#### Records
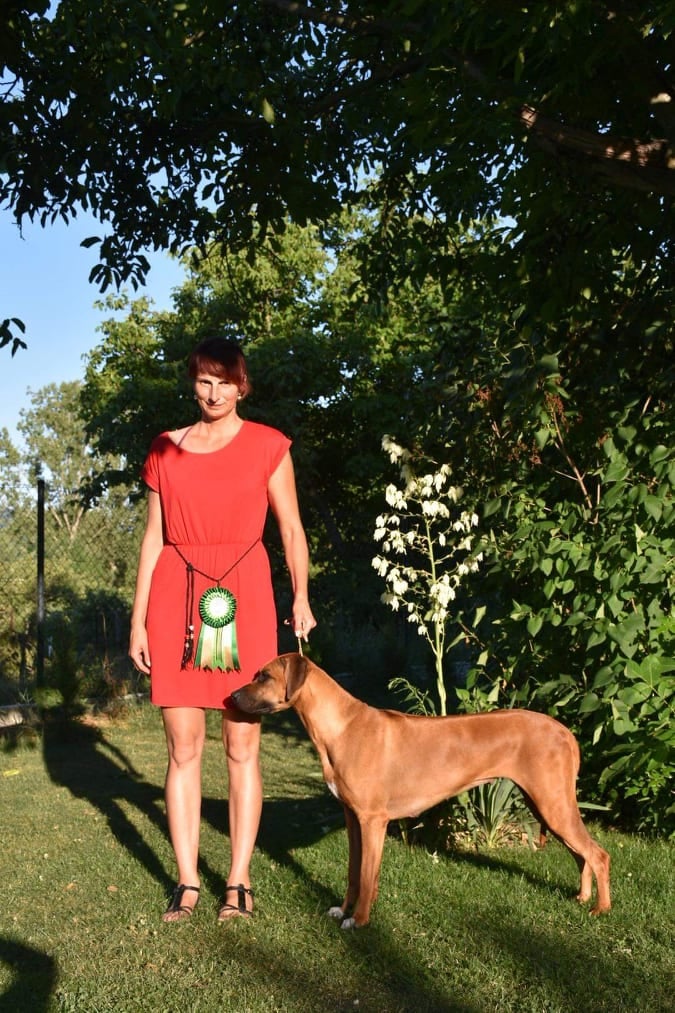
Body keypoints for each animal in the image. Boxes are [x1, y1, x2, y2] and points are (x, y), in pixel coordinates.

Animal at [232, 653, 611, 928]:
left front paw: (360, 920)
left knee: (598, 854)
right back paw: (581, 898)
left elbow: (367, 876)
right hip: (545, 803)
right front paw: (343, 909)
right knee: (581, 854)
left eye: (264, 676)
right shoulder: (353, 818)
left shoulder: (373, 820)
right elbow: (354, 873)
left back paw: (601, 909)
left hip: (552, 803)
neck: (341, 726)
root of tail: (565, 731)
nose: (231, 695)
########
▸ **Description of the task**
Give back exactly the lines from the first line of the data through the line with "right hip: (545, 803)", pictures excluded.

▸ **Output of the task**
Body keypoints for each animal in the image. Boxes are [x1, y1, x2, y2] and points are (x, y), in pixel coordinates.

Animal at [232, 653, 611, 928]:
left front paw: (360, 920)
left knee: (598, 854)
right back paw: (581, 898)
left elbow: (367, 876)
right hip: (545, 803)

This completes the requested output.